• Extracted page text data:
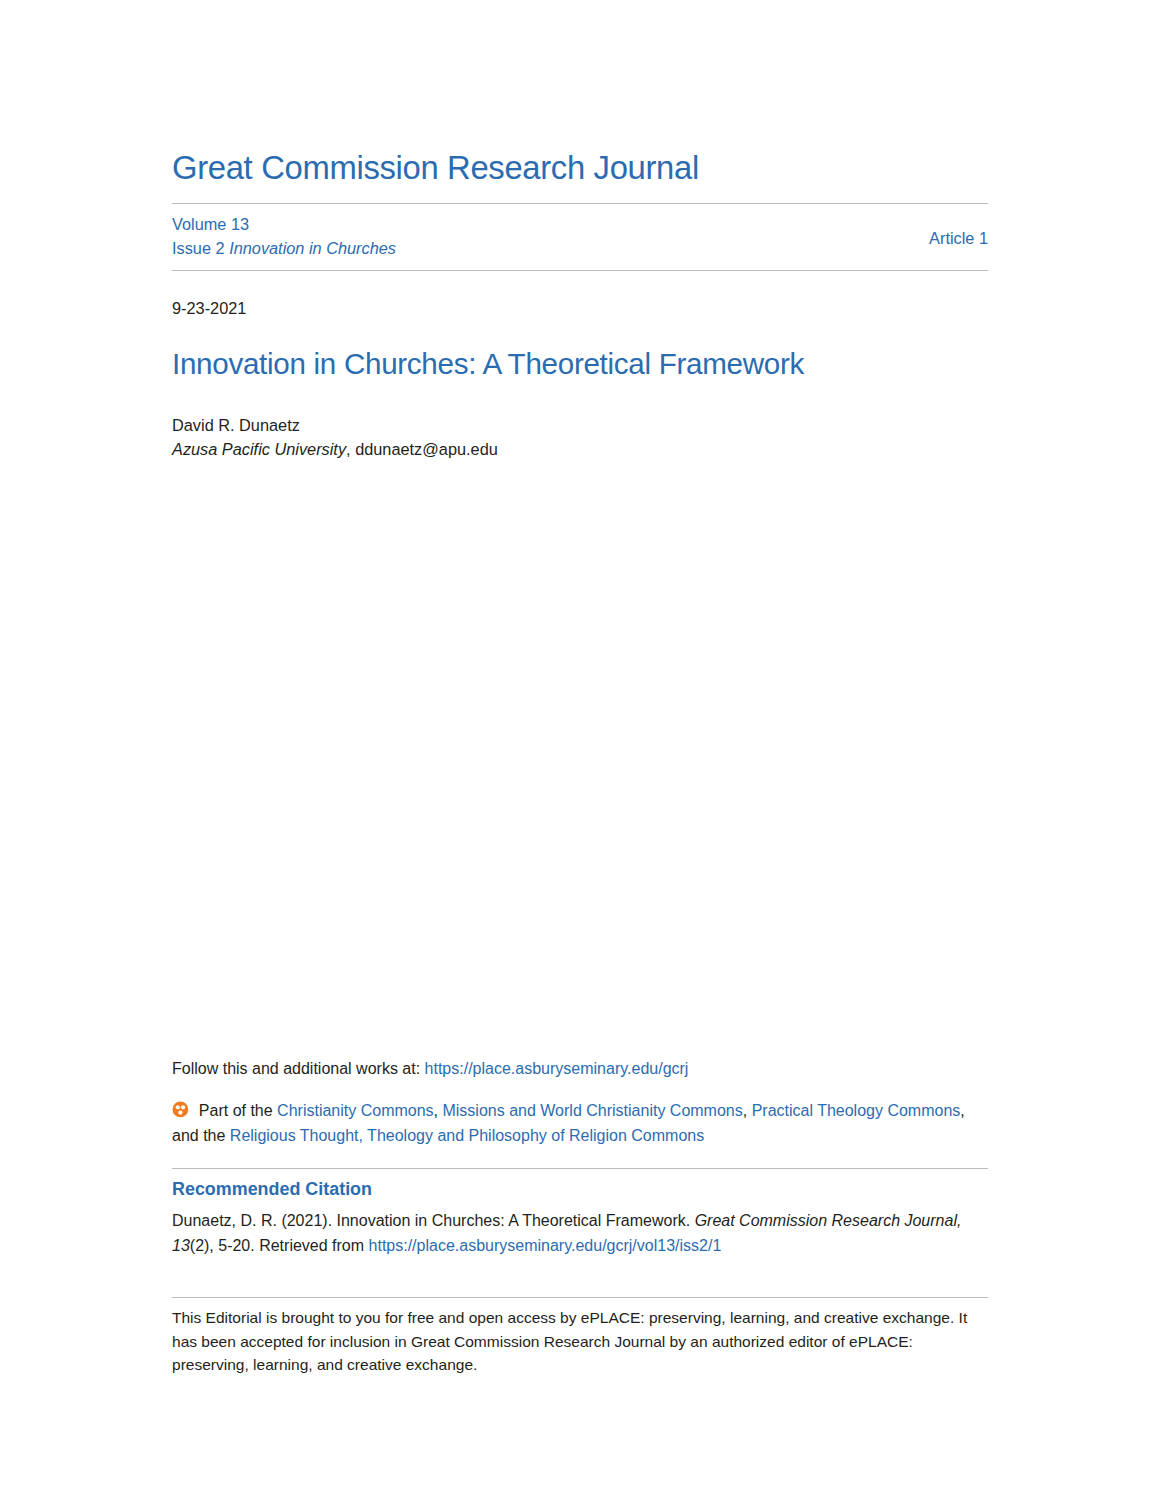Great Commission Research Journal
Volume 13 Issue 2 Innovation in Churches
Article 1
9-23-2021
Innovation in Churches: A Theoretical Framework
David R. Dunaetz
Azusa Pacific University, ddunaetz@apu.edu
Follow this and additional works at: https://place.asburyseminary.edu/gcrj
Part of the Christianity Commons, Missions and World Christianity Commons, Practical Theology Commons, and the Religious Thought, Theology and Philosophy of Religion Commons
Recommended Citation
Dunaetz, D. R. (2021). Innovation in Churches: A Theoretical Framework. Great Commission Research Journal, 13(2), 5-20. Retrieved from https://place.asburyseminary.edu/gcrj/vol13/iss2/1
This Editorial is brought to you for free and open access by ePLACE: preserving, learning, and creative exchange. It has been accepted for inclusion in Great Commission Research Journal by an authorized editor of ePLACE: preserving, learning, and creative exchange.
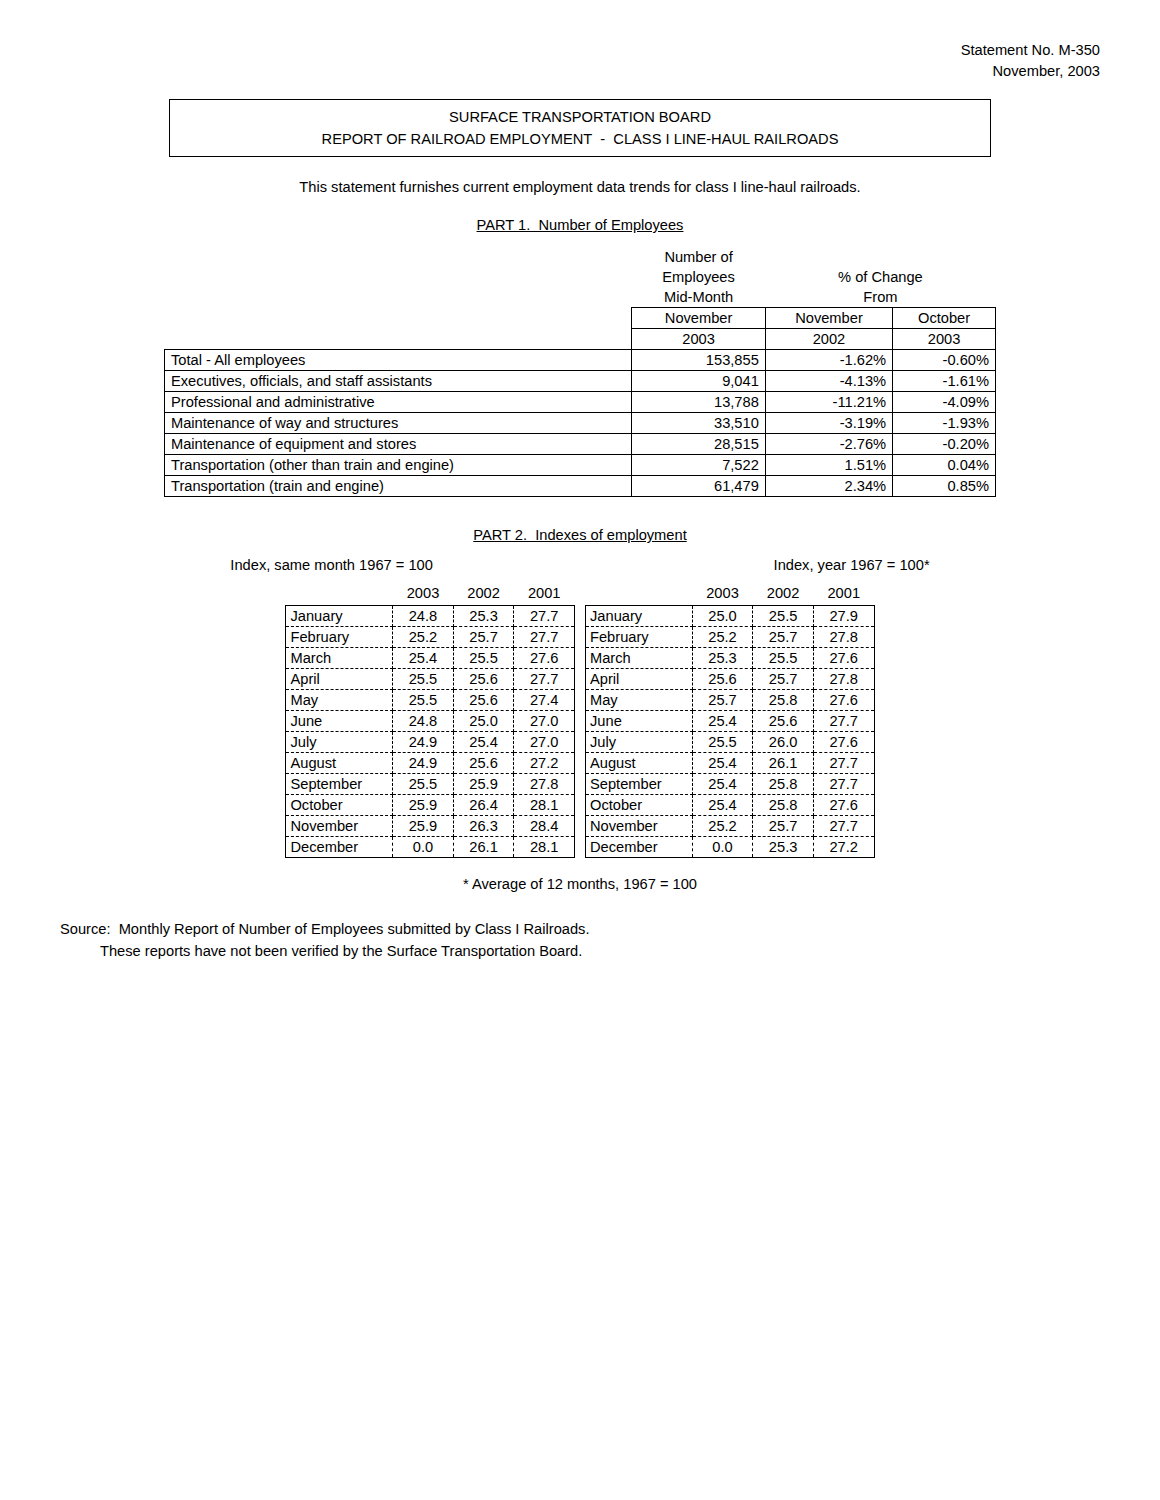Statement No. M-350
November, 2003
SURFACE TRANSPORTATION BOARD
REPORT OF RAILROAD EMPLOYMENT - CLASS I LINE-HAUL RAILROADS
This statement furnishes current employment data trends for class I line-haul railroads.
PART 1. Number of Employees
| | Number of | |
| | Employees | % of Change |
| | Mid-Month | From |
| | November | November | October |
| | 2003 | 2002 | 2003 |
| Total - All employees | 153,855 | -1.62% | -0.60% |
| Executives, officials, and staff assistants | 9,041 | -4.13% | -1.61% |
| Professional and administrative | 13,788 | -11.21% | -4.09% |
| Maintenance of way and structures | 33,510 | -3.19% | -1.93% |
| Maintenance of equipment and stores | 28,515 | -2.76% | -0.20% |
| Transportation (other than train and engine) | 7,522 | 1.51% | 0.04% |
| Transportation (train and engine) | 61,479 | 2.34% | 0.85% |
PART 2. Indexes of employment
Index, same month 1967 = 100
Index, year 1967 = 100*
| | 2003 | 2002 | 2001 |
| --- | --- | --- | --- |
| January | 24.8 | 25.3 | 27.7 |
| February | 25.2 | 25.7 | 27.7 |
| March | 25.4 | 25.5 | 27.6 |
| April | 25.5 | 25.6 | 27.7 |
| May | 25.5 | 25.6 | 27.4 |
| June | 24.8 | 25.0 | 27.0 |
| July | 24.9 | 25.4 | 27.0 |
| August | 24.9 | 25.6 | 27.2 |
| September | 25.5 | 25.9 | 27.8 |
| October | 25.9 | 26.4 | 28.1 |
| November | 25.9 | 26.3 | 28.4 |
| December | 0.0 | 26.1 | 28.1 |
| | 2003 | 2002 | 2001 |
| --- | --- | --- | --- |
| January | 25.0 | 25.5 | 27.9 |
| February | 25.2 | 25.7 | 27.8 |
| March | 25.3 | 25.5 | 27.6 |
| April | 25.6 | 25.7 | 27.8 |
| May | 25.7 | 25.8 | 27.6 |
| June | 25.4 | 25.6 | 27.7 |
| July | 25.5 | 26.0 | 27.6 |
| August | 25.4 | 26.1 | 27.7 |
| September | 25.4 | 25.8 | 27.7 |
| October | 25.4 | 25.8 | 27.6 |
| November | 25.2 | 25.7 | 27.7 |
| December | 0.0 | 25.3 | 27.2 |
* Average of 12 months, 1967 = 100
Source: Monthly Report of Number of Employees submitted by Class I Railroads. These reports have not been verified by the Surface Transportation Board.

• Required action: Please retype the data exactly, but do not carry over any picture.

• Answer for the task:
Great Commission Research Journal
Volume 13 Issue 2 Innovation in Churches
Article 1
9-23-2021
Innovation in Churches: A Theoretical Framework
David R. Dunaetz
Azusa Pacific University, ddunaetz@apu.edu
Follow this and additional works at: https://place.asburyseminary.edu/gcrj
Part of the Christianity Commons, Missions and World Christianity Commons, Practical Theology Commons, and the Religious Thought, Theology and Philosophy of Religion Commons
Recommended Citation
Dunaetz, D. R. (2021). Innovation in Churches: A Theoretical Framework. Great Commission Research Journal, 13(2), 5-20. Retrieved from https://place.asburyseminary.edu/gcrj/vol13/iss2/1
This Editorial is brought to you for free and open access by ePLACE: preserving, learning, and creative exchange. It has been accepted for inclusion in Great Commission Research Journal by an authorized editor of ePLACE: preserving, learning, and creative exchange.
Statement No. M-350
November, 2003
SURFACE TRANSPORTATION BOARD
REPORT OF RAILROAD EMPLOYMENT - CLASS I LINE-HAUL RAILROADS
This statement furnishes current employment data trends for class I line-haul railroads.
PART 1. Number of Employees
| | Number of | |
| | Employees | % of Change |
| | Mid-Month | From |
| | November | November | October |
| | 2003 | 2002 | 2003 |
| Total - All employees | 153,855 | -1.62% | -0.60% |
| Executives, officials, and staff assistants | 9,041 | -4.13% | -1.61% |
| Professional and administrative | 13,788 | -11.21% | -4.09% |
| Maintenance of way and structures | 33,510 | -3.19% | -1.93% |
| Maintenance of equipment and stores | 28,515 | -2.76% | -0.20% |
| Transportation (other than train and engine) | 7,522 | 1.51% | 0.04% |
| Transportation (train and engine) | 61,479 | 2.34% | 0.85% |
PART 2. Indexes of employment
Index, same month 1967 = 100
Index, year 1967 = 100*
| | 2003 | 2002 | 2001 |
| --- | --- | --- | --- |
| January | 24.8 | 25.3 | 27.7 |
| February | 25.2 | 25.7 | 27.7 |
| March | 25.4 | 25.5 | 27.6 |
| April | 25.5 | 25.6 | 27.7 |
| May | 25.5 | 25.6 | 27.4 |
| June | 24.8 | 25.0 | 27.0 |
| July | 24.9 | 25.4 | 27.0 |
| August | 24.9 | 25.6 | 27.2 |
| September | 25.5 | 25.9 | 27.8 |
| October | 25.9 | 26.4 | 28.1 |
| November | 25.9 | 26.3 | 28.4 |
| December | 0.0 | 26.1 | 28.1 |
| | 2003 | 2002 | 2001 |
| --- | --- | --- | --- |
| January | 25.0 | 25.5 | 27.9 |
| February | 25.2 | 25.7 | 27.8 |
| March | 25.3 | 25.5 | 27.6 |
| April | 25.6 | 25.7 | 27.8 |
| May | 25.7 | 25.8 | 27.6 |
| June | 25.4 | 25.6 | 27.7 |
| July | 25.5 | 26.0 | 27.6 |
| August | 25.4 | 26.1 | 27.7 |
| September | 25.4 | 25.8 | 27.7 |
| October | 25.4 | 25.8 | 27.6 |
| November | 25.2 | 25.7 | 27.7 |
| December | 0.0 | 25.3 | 27.2 |
* Average of 12 months, 1967 = 100
Source: Monthly Report of Number of Employees submitted by Class I Railroads. These reports have not been verified by the Surface Transportation Board.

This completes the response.